Test enough dedicated tests to trust the resource is working. Then, other tests should never test it again, this is a waste, they should trust it.
Note that the current Maven best-practices give similar advice (see free book "Better builds with Maven"). I believe this is not a coincidence:
The JUnits in the test directory of a project are real unit tests. They run every time you do something with your project (except just compile).
The integration and functional tests should be provided in a different project, an integration-test project. They only run in a much later (optional) phase, after you have deployed your whole application in the container.
As a consequence, tests ARE going to
fail - soon and often. This is pain.
And the problem.
Well yes, unit tests can depend on internal implementation details. And sure, such "white box" tests are more brittle than "black box" tests which only rely on the externally published contract.
But I don't agree that this has to cause regular test failures. Think about how you arrived at testing with mocks in the first place: you've used dependency injection to limit the responsibilities of the class, to decrease coupling to other code, and to enable testing the class in isolation.
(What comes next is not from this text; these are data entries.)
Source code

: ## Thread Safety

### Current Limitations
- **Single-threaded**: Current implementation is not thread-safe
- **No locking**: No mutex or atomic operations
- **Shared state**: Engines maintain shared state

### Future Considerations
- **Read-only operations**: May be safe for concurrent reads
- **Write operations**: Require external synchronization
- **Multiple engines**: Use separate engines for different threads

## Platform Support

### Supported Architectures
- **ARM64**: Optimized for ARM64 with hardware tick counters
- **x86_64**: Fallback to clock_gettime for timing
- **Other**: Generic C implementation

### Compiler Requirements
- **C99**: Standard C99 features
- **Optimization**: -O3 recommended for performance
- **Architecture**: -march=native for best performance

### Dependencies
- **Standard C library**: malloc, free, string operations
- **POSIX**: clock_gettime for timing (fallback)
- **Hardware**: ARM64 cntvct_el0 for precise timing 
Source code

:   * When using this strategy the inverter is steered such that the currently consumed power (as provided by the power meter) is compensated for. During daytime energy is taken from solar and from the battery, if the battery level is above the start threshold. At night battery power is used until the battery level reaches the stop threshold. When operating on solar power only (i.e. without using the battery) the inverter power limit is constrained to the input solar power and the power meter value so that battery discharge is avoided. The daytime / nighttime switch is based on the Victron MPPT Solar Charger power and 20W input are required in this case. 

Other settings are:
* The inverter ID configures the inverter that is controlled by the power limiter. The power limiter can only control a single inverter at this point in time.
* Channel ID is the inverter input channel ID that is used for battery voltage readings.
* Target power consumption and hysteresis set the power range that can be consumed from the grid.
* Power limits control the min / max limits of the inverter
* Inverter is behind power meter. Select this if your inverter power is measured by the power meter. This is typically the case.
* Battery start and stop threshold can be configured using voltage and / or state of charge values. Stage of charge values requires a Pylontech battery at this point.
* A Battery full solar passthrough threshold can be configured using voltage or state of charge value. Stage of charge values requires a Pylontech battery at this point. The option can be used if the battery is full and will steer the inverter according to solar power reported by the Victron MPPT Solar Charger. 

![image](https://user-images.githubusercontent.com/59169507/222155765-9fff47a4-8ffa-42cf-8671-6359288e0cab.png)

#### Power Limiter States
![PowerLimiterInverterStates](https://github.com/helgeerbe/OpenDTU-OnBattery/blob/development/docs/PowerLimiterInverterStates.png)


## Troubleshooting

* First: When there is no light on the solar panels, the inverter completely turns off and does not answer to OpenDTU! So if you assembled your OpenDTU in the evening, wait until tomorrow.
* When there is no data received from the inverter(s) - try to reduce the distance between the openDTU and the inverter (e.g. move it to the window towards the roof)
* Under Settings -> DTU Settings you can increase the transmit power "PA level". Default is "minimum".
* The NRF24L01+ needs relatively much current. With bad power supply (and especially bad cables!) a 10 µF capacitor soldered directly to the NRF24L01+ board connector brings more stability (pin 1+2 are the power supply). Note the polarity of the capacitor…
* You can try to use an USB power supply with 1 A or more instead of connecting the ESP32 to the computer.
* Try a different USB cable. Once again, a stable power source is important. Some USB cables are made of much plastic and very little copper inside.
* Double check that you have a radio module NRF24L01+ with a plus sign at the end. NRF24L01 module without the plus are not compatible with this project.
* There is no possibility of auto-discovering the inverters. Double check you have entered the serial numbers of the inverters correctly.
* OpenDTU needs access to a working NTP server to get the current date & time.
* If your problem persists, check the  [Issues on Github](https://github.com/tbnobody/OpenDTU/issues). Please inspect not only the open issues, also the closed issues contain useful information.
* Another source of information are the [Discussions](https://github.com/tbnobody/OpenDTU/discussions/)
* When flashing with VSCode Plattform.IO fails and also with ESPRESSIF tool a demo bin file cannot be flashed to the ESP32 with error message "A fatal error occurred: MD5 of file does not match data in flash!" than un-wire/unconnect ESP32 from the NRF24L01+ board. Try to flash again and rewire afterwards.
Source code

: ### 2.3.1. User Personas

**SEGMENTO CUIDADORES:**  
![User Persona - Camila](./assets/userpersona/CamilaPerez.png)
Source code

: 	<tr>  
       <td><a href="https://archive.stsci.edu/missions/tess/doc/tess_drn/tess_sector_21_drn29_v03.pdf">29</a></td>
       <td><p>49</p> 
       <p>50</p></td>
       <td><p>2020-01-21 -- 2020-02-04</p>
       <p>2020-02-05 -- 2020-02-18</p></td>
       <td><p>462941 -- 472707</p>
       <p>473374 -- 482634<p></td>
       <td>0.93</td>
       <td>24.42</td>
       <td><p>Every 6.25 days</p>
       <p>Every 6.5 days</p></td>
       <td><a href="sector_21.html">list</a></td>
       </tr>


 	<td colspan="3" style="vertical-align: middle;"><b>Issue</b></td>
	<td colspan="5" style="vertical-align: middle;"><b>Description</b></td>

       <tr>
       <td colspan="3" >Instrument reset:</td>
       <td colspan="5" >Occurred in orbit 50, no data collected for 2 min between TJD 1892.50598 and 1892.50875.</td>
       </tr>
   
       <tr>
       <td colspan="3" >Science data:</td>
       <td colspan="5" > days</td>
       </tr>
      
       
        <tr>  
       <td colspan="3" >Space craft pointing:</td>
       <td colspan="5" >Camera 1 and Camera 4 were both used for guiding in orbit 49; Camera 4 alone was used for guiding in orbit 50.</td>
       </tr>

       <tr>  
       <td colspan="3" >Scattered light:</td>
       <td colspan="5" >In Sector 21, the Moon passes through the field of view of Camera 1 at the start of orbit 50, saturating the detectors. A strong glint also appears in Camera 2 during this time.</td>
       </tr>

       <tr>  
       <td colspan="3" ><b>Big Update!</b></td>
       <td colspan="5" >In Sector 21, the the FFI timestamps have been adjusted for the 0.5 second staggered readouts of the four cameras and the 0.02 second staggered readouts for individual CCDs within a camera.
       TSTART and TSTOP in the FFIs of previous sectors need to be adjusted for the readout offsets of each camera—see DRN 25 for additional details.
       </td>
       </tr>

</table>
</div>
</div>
Are there any techniques to deal with
this?
A good unit test can only fail if you change the class under test, even if it depends on internal implementation details. And you can limit the responsibilities and coupling (to other classes) of your class, so that you will rarely have to change it.
In practice you'll have to be pragmatic; every now and then you'll write "unit tests" that are actually integration tests involving multiple classes or over-sized classes. Brittle tests depending on internal implementation details are more dangerous in that case. But for truly TDD-style classes, not so much.
Remember when you're writing a test you're not testing your repository, you're testing your Service class. In this specific example ProcessWithItem method. You create your expectations for repository object. By the way, you forgot to specify expected return for your x.Find method. That's the beauty of DI that you isolate everything from the code you about to write (I assume you do TDD).
To be honest I cannot relate to the problem you describe.
Yeah, that's one of the big problems with unit testing. That, and refactoring. And design changes that are a regular occurrence with Agile. And the inexperience of those creating the tests. And etc etc...
I think the only thing the average non-critical-systems developer can do is pick and choose your battles wisely. Early in development identify the truly critical paths and test those. Weigh the likelihood of that code changing before spending lots of time testing the rest of it.
If anybody figures it all out please let us know.